Klaudia Schifferle
Works from the 80’s
November 22 2020 – April 5 2021
In the Swiss art scene of the early 1980s it would have been difficult to find someone more in demand than Klaudia Schifferle (b. 1955, lives and works in Zurich). Originally a photographer, she soon moved on to drawings and then painting, often working in a large format with lush enamel paint. Her works mesmerised the art world, combining bright colours and reductionist figuration with a fresh and youthful visual language. In 1982, Schifferle was the youngest female artist ever to be invited to take part in Documenta. Kunsthalle Winterthur hosted her first solo show in 1984.
Along with her success within contemporary art, Klaudia Schifferle from 1977 to 1983, also had a parallel career with Kleenex and LiLiPUT, the first of an emerging group of all-female punk bands in Switzerland. As artist and punk musician, Schifferle was emblematic of the 80's cross-over of music and art also happening in New York and other urban centres, and she became a role model for a young generation of Swiss artists, particularly young women.
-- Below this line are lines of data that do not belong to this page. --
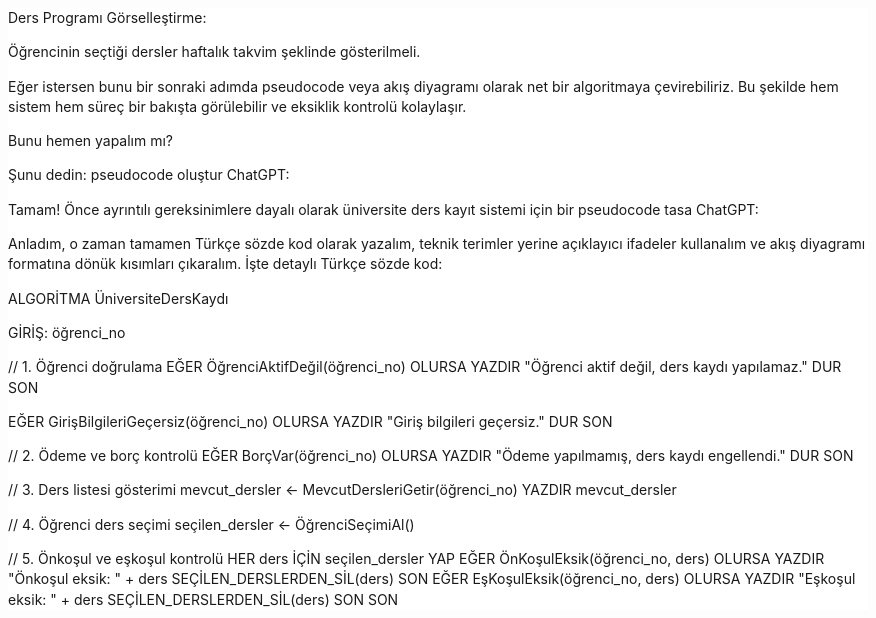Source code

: Ders Programı Görselleştirme:

Öğrencinin seçtiği dersler haftalık takvim şeklinde gösterilmeli.

Eğer istersen bunu bir sonraki adımda pseudocode veya akış diyagramı olarak net bir algoritmaya çevirebiliriz. Bu şekilde hem sistem hem süreç bir bakışta görülebilir ve eksiklik kontrolü kolaylaşır.

Bunu hemen yapalım mı?

Şunu dedin:
pseudocode oluştur
ChatGPT:

Tamam! Önce ayrıntılı gereksinimlere dayalı olarak üniversite ders kayıt sistemi için bir pseudocode tasa
ChatGPT:

Anladım, o zaman tamamen Türkçe sözde kod olarak yazalım, teknik terimler yerine açıklayıcı ifadeler kullanalım ve akış diyagramı formatına dönük kısımları çıkaralım. İşte detaylı Türkçe sözde kod:

ALGORİTMA ÜniversiteDersKaydı

GİRİŞ: öğrenci_no

// 1. Öğrenci doğrulama
EĞER ÖğrenciAktifDeğil(öğrenci_no) OLURSA
    YAZDIR "Öğrenci aktif değil, ders kaydı yapılamaz."
    DUR
SON

EĞER GirişBilgileriGeçersiz(öğrenci_no) OLURSA
    YAZDIR "Giriş bilgileri geçersiz."
    DUR
SON

// 2. Ödeme ve borç kontrolü
EĞER BorçVar(öğrenci_no) OLURSA
    YAZDIR "Ödeme yapılmamış, ders kaydı engellendi."
    DUR
SON

// 3. Ders listesi gösterimi
mevcut_dersler <- MevcutDersleriGetir(öğrenci_no)
YAZDIR mevcut_dersler

// 4. Öğrenci ders seçimi
seçilen_dersler <- ÖğrenciSeçimiAl()

// 5. Önkoşul ve eşkoşul kontrolü
HER ders İÇİN seçilen_dersler YAP
    EĞER ÖnKoşulEksik(öğrenci_no, ders) OLURSA
        YAZDIR "Önkoşul eksik: " + ders
        SEÇİLEN_DERSLERDEN_SİL(ders)
    SON
    EĞER EşKoşulEksik(öğrenci_no, ders) OLURSA
        YAZDIR "Eşkoşul eksik: " + ders
        SEÇİLEN_DERSLERDEN_SİL(ders)
    SON
SON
An artistic process of experimentation shaped Schifferle's language as both a visual artist and musician for these beginning years. Schifferle's output blurred the boundaries between songwriting, collective performance, painting and drawing, and though she eschewed investigation into politics or socio-political issues, her focus was instead on a radical and uncompromising vision of the personal and the emotional. The selection of works on display at Kunsthalle Winterthur focuses on this period of time in Klaudia Schifferle's life and career.